For instance, if you require nodes with a specific architecture, amount of memory, number of cores, or want to target certain owner nodes using an owner-guest partition.

-o slurmjob-%j.out-%N

Specifies the file path for the job's standard output (stdout). The %j and %N variables are replaced with the job ID and the name of the first node used, respectively.

-e slurmjob-%j.err-%N

Specifies the file path for the job's standard error (stderr). Any error messages will be directed to this file, using the job ID and node name for clarity.

Starting an Interactive Session with salloc

Submitting for an interactive job via Slurm's salloc command works by passing Slurm directives as flags. For reference, these are the same directives you can utilize in a Slurm batch script, just without using #SBATCH.

Below is an example where someone in the baggins account requests interactive access to lonepeak with 2 cores across 1 node.

salloc --time=02:00:00 --ntasks 2 --nodes=1 --account=baggins --partition=lonepeak

The salloc flags can be abbreviated as:

salloc -t 02:00:00 -n 2 -N 1 -A baggins -p lonepeak

Running the salloc command above will automatically ssh you into the compute node, allowing you to complete your work interactively.

Notchpeak-Shared-Short and Redwood-Shared-Short Partitions

CHPC cluster queues tend to be very busy; it may take some time for an interactive job to start.

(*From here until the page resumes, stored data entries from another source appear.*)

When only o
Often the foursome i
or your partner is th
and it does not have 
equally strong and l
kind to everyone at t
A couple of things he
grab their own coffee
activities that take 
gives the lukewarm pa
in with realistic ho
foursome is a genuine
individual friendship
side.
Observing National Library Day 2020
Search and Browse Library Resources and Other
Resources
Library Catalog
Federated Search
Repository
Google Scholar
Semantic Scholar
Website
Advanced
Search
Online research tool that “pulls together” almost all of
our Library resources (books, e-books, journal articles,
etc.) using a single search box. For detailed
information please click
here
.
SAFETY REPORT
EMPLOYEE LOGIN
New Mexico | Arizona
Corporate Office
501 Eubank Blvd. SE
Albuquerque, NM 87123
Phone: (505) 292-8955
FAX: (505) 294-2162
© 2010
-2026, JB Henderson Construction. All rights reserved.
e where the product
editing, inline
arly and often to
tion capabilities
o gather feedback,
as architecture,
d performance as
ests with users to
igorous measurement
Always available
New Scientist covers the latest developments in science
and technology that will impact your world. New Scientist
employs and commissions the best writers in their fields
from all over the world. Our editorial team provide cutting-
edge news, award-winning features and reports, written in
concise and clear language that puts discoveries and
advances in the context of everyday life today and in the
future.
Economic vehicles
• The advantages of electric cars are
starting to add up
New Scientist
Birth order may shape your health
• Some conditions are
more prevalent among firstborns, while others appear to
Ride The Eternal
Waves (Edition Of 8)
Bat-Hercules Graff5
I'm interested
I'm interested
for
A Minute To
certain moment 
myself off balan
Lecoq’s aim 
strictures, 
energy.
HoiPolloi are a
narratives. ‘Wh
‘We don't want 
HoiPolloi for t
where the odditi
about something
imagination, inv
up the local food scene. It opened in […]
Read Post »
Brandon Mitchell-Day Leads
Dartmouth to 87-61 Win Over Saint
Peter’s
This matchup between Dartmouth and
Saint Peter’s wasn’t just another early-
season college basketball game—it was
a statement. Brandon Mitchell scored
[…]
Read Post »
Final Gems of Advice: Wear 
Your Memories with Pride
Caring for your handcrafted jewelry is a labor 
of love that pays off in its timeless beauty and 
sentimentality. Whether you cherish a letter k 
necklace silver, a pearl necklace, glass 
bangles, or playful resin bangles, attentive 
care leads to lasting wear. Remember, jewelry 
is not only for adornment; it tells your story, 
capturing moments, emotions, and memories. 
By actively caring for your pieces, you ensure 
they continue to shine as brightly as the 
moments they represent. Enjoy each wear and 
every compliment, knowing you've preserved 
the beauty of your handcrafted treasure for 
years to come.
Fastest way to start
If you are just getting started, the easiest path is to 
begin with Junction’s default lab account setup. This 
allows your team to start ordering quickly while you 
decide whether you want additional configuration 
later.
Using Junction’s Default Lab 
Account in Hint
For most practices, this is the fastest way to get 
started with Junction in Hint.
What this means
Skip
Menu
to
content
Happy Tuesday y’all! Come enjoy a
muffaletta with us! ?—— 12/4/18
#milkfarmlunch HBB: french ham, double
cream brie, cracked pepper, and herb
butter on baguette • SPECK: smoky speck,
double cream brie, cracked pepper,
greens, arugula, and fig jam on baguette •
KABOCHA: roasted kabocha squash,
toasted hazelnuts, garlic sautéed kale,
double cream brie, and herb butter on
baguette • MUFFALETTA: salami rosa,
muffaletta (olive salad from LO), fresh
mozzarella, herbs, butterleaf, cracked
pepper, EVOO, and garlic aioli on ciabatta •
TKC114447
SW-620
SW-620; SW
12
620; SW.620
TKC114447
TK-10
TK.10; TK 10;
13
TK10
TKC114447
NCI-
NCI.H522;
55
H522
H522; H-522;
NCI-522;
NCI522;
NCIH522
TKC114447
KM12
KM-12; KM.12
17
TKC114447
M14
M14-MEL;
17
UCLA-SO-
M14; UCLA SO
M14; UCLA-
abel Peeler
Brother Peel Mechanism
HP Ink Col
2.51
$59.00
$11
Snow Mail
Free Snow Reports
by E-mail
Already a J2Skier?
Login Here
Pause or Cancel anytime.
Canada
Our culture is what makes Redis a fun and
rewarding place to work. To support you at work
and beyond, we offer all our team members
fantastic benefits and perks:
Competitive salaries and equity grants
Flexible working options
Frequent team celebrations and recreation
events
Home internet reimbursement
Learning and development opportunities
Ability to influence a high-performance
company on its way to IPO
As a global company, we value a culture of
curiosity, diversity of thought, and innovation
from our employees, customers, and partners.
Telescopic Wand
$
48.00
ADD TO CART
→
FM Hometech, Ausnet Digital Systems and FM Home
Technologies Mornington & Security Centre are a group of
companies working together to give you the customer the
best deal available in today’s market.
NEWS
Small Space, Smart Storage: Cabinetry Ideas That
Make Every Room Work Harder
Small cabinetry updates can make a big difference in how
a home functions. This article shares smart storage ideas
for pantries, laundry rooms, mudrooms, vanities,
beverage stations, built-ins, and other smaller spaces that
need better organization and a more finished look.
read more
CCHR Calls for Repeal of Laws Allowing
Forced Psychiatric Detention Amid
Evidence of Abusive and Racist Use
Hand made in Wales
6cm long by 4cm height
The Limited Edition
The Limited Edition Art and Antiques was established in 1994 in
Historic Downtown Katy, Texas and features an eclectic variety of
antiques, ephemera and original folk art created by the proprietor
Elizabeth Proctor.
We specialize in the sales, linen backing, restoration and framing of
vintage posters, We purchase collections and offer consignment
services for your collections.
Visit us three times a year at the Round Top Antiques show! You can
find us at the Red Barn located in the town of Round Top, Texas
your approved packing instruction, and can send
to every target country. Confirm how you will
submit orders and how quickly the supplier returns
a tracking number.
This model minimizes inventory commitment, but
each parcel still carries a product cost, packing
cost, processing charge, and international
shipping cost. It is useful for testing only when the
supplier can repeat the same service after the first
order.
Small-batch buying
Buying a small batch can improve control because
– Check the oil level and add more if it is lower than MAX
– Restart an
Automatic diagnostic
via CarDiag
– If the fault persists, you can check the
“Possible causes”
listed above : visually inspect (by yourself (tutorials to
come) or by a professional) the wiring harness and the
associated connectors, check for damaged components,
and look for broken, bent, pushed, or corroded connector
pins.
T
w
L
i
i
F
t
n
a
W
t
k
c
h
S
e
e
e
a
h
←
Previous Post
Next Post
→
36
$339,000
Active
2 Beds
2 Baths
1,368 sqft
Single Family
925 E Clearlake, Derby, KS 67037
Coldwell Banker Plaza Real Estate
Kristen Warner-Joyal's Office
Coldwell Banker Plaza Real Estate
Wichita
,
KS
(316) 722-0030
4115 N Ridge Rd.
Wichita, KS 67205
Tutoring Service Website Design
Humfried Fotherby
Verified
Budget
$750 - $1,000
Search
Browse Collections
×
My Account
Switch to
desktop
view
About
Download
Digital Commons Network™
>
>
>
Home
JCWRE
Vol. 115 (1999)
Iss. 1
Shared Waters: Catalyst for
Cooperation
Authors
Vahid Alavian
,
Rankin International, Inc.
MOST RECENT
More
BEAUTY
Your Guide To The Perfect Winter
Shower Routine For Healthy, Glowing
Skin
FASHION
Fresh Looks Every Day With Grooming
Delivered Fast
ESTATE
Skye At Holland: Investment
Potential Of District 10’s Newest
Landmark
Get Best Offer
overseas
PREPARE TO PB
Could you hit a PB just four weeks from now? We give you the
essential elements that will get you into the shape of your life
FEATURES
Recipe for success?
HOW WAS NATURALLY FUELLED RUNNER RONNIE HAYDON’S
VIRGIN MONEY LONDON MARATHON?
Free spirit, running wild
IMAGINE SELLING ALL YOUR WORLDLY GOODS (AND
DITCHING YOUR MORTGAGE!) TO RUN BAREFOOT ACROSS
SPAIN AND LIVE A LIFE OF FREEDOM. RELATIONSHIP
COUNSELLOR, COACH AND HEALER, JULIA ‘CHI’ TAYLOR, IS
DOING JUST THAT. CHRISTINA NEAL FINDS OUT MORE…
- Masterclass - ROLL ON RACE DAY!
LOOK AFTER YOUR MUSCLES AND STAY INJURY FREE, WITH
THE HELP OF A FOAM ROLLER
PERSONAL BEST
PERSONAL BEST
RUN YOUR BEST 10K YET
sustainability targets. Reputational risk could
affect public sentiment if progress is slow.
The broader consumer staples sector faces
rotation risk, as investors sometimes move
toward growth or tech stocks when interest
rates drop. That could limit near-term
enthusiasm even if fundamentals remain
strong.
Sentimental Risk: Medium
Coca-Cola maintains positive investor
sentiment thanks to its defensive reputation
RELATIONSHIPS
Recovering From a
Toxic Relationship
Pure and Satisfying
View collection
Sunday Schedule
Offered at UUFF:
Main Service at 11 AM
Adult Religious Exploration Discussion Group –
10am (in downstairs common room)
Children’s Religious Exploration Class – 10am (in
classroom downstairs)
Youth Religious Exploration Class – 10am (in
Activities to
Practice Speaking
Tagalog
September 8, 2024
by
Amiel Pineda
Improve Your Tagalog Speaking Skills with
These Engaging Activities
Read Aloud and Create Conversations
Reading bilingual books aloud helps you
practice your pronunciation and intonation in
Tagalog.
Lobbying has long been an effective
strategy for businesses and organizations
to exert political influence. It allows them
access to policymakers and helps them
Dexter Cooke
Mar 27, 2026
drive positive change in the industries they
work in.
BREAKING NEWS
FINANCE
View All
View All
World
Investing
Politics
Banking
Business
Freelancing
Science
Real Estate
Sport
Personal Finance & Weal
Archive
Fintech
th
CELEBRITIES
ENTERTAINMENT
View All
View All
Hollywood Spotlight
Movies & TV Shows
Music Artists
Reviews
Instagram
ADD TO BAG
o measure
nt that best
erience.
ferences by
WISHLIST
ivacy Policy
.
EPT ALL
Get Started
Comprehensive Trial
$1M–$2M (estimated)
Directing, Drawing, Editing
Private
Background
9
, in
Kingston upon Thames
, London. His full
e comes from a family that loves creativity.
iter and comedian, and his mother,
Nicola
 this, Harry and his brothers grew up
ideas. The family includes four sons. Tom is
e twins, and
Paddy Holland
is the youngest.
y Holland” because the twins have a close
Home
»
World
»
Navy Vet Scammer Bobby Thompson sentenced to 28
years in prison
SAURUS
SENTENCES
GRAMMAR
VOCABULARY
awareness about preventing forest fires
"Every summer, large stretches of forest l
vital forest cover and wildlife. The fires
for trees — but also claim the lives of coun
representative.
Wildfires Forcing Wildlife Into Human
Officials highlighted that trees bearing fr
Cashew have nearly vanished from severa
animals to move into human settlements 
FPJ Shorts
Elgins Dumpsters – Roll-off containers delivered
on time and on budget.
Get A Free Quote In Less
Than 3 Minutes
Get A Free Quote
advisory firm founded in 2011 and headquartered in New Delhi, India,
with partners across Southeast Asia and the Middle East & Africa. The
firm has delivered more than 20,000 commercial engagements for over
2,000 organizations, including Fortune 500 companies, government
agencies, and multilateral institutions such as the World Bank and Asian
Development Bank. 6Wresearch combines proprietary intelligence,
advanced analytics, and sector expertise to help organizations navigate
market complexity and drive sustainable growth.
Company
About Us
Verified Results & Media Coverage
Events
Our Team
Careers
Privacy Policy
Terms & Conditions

For this reason, we have added two nodes to a special partition, notchpeak-shared-short, on the notchpeak cluster. These nodes are geared more towards interactive work. Job limits on this partition are 8 hours wall time, a maximum of ten submitted jobs per user, with a maximum of two running jobs with a maximum total of 32 tasks and 128 GB memory.

There is an equivalent partition in the Protected Environment called redwood-shared-short.

To access these special partitions, request both an account and partition under this name, e.g.:

salloc -N 1 -n 2 -t 2:00:00 -A notchpeak-shared-short -p notchpeak-shared-short

Logging Onto Computational Nodes: Checking Job Stats

Sometimes it is useful to connect to the node(s) where a job runs to monitor the executable and determine if it is running correctly and efficiently. For that, we allow users with active jobs on compute nodes to ssh to these compute nodes. To determine the name of your compute node, run the squeue -u $USER command, and then ssh to the node(s) listed.

Once logged onto the compute node, you can run the top command to view CPU and memory usage of the node. If using GPUs, you can view GPU usage through the nvidia-smi command.